____ Available data

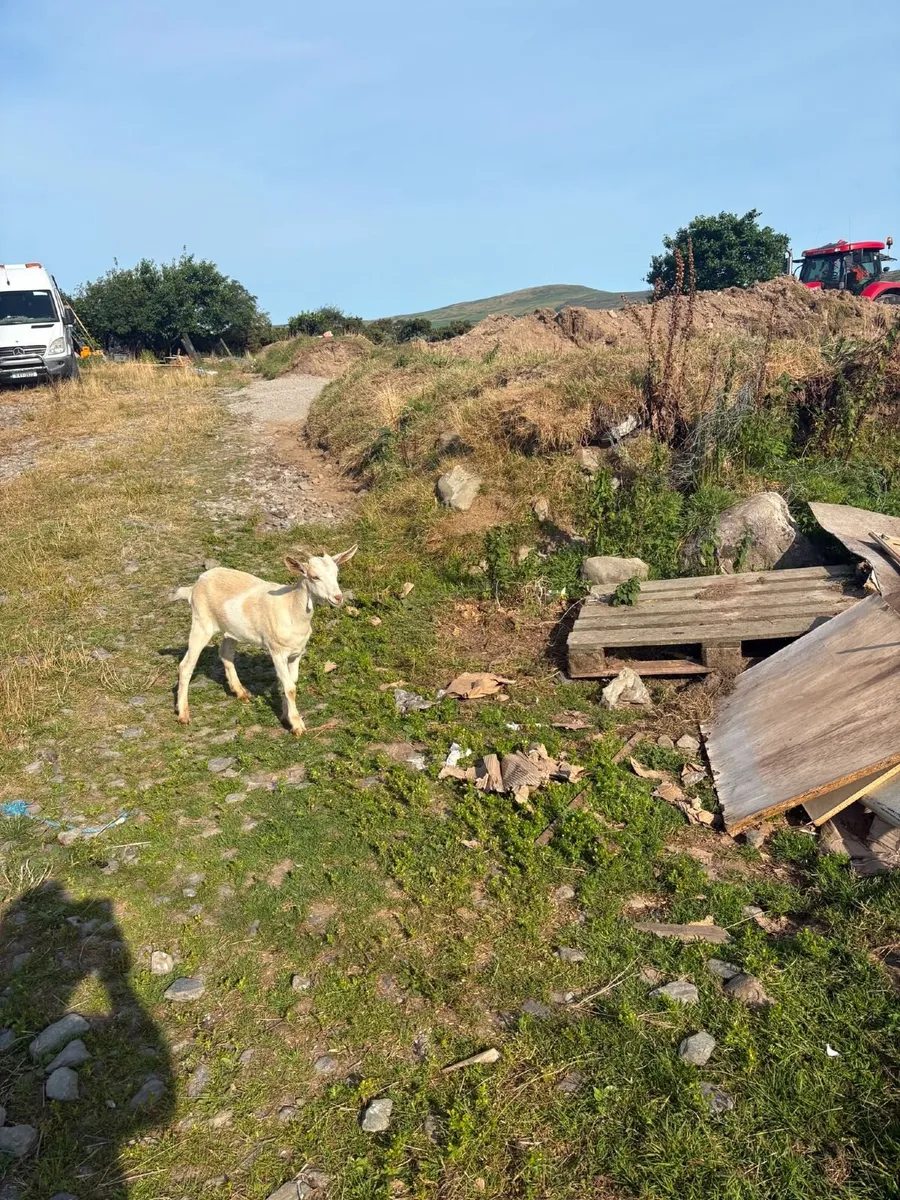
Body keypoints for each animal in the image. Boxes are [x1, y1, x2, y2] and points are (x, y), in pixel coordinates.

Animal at [173, 546, 357, 735]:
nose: (338, 597)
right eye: (314, 576)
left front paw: (285, 716)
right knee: (186, 665)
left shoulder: (296, 653)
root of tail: (195, 585)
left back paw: (241, 692)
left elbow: (290, 682)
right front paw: (297, 725)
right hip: (201, 624)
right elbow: (290, 687)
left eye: (336, 572)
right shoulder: (277, 651)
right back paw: (183, 715)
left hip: (231, 630)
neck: (291, 608)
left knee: (225, 653)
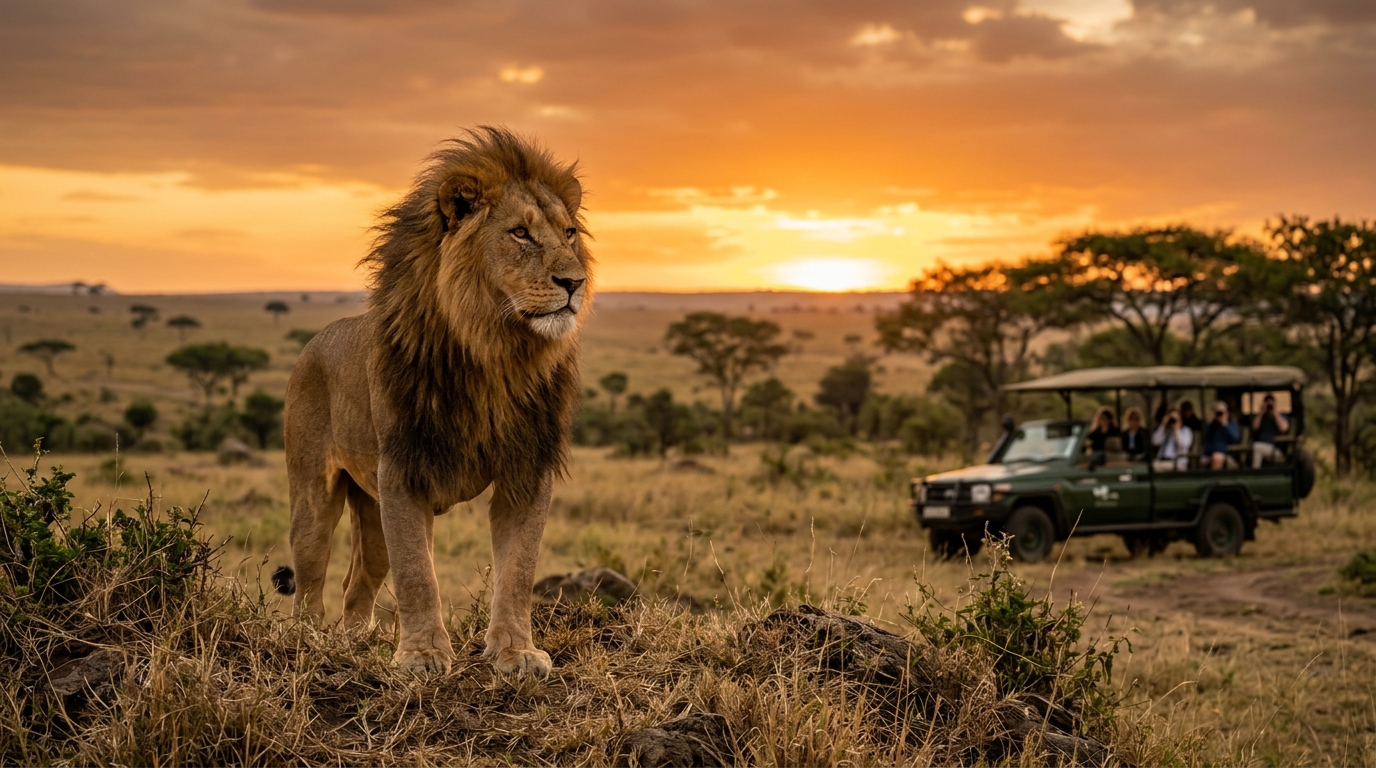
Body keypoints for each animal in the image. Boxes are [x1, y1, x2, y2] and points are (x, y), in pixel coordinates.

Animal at [270, 127, 591, 677]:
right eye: (520, 234)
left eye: (569, 233)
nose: (574, 282)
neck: (494, 354)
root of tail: (316, 341)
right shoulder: (404, 470)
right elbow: (418, 574)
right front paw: (422, 656)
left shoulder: (527, 471)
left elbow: (519, 570)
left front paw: (515, 652)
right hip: (315, 492)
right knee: (311, 575)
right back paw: (308, 640)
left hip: (371, 504)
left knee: (358, 580)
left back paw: (354, 641)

________

> **Task to carry out**
Please set down every record above exactly as it appears, leaving out the pictures.

> **Output**
Body keypoints for each animal in the image. Boxes are [x1, y1, x2, y2] and points are (x, y), in pixel coordinates.

Animal at [173, 546, 357, 735]:
nose: (338, 597)
right eye: (314, 576)
left front paw: (285, 716)
right knee: (186, 665)
left shoulder: (296, 653)
root of tail: (195, 585)
left back paw: (241, 692)
left elbow: (290, 682)
right front paw: (297, 725)
right hip: (201, 624)
right elbow: (290, 687)
left eye: (336, 572)
right shoulder: (277, 651)
right back paw: (183, 715)
left hip: (231, 630)
neck: (291, 608)
left knee: (225, 653)
Body keypoints for each animal in the image. Boxes are [x1, y1, x2, y2] and points are (x, y), in pixel coordinates.

Animal at [270, 127, 591, 677]:
right eye: (520, 234)
left eye: (569, 233)
nose: (574, 282)
neck: (494, 354)
root of tail: (316, 341)
right shoulder: (404, 470)
right elbow: (418, 574)
right front paw: (422, 656)
left shoulder: (527, 471)
left elbow: (519, 570)
left front paw: (515, 652)
right hip: (315, 492)
right knee: (311, 575)
right back paw: (308, 640)
left hip: (371, 504)
left knee: (358, 580)
left back paw: (354, 641)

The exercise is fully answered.